Bee boles in Glaisdale Credit NYMNPABee boles in Glaisdale Credit NYMNPA

Find out more about some of the previous projects we've been involved with over the last few years.

Natural heritage and land management

Slowing the Flow

The North York Moors National Park Authority is a key partner in the Slowing the Flow Project, to help reduce the risk of flooding to the town of Pickering and surrounding areas. This project took a new approach to flood management by making changes to the way the landscape and catchment is managed. The project was active between 2009 and 2015 but management and monitoring is ongoing.

Cornfield Flowers project

Many of our rarest plants, particularly arable weeds, are on the point of extinction in the North York Moors. We worked with a range of partners and volunteers to collect seed, raise plants and plant on in safe sites.

Cultural heritage

Bee Bole conservation project

In earlier times bees were brought to the moors and kept in ‘bee boles’, or recesses, set into specially built stone walls. Glaisdale has one of the country’s most remarkable surviving examples, possibly dating back to the 18th century, and we managed a conservation project that protected these extremely rare structures.

Boltby Scar excavation

To the north of Sutton Bank, the former Iron Age hillfort at Boltby Scar has been the subject of three excavations in recent years. Aided by volunteers, the Landscape Research Centre worked with us to piece together the story of this thousands of years old place.

Lastingham Mill

Dating from the eighteenth century, this important surviving watermill has had extensive work to secure it for the future.

Nelson Gate

This famous and much-loved landmark on the Thirsk to Helmsley road at the southern entrance to Duncombe Park has been conserved.

Old Park Farm gin gang

Gin gangs or horse engine houses were once a common site in the North York Moors. Sadly few remain. An Historic Buildings Grant enabled the farmer to save this important building.

Conservation area projects

Conservation Area Enhancement Grants have supported work to houses in Lythe, Rosedale Abbey, Thornton le Dale and Helmsley, which enabled original features to be restored, so enhancing the character of these pretty villages and market towns.

Helping the local economy

Destination Partnerships Moors and Dales

We secured a £166,000 grant from the European Agricultural Fund for Rural Development for 'Destination Partnerships Moors and Dales', a partnership project working with the Yorkshire Dales National Park Authority, and Nidderdale and Howardian Hills Areas of Outstanding Natural Beauty. Running for just under two years (until August 2019), the project supported more than 300 businesses with an aim to boost rural tourism.

North York Moors, Coast and Hills LEADER Programme

The North York Moors National Park Authority, in partnership with North Yorkshire County Council, has managed and delivered two consecutive LEADER Programmes from 2008-2020. In total more than £5 million of LEADER funding has been provided through the European Agricultural Fund for Rural Development (EAFRD). This has been used to help lever in an additional £5 million of funds and investment meaning in total, over £10 million has been invested in our communities, businesses and local environment.

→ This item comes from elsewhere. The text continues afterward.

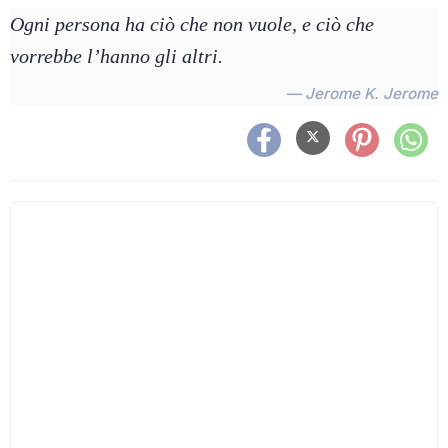
Ogni persona ha ciò che non vuole, e ciò che
vorrebbe l’hanno gli altri.
— Jerome K. Jerome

Each Programme has been different in its focus and priorities. The first programme, from 2007-2014, focused on social and community based activity; the more recent programme, 2015-2020, supported local growth opportunities and the creation of new jobs under six priority areas including farm productivity, rural tourism and micro and small enterprise. The North York Moors, Coast and Hills LEADER area covered the North York Moors, National Park, the Howardian Hills AONB, the Vale of Pickering, the Hambleton Hills, East Cleveland and the Heritage Coast from Saltburn in the north to Filey in the south. Decisions on all grant applications were made by the Executive Group – a group of members representing public bodies as well as voluntary groups and private members representing sectoral interests including agriculture, small business and tourism.

Coastal Communities Funded Project: Moor to Sea

On behalf of the North York Moors Rural Coastal Community Team, we secured a £275,000 grant from the Coastal Communities Fund (CCF) for the 'Moor to Sea: new activities and niches on the North York Moors Coast’ project. Running for just under two years (May 2017 to March 2019), the project aimed to support at least 140 businesses and create 105 indirect jobs along the coastline between Saltburn and Cloughton.

Coastal Communities Funded Project: Sea Life, See Life

The North York Moors National Park Authority secured £455,000 from the Coastal Communities Fund for the 'Sea Life, See Life' project to showcase the natural, fishing, artistic and culinary heritage of villages between Saltburn and Cloughton, such as Robin Hood's Bay, Staithes and Runswick Bay. Thanks to the funding, various activities were delivered to attract new, more affluent visitors who want to learn and do something different, and to encourage more visitors to stay longer and spend more. The project ran from April 2015 until December 2016.

Encouraging understanding and promoting access

Community access project

We worked with local communities to help them improve paths within and between communities. Local people also gained the skills needed to care for the paths in the future.

Lime and Ice

Events, working with schools, and volunteer experiences were all ways the Lime & Ice project sought to enhance understanding about the distinctive landscape heritage of the south-west corner of the National Park and the adjoining northern Howardian Hills AONB. This HLF funded partnership project finished summer 2013.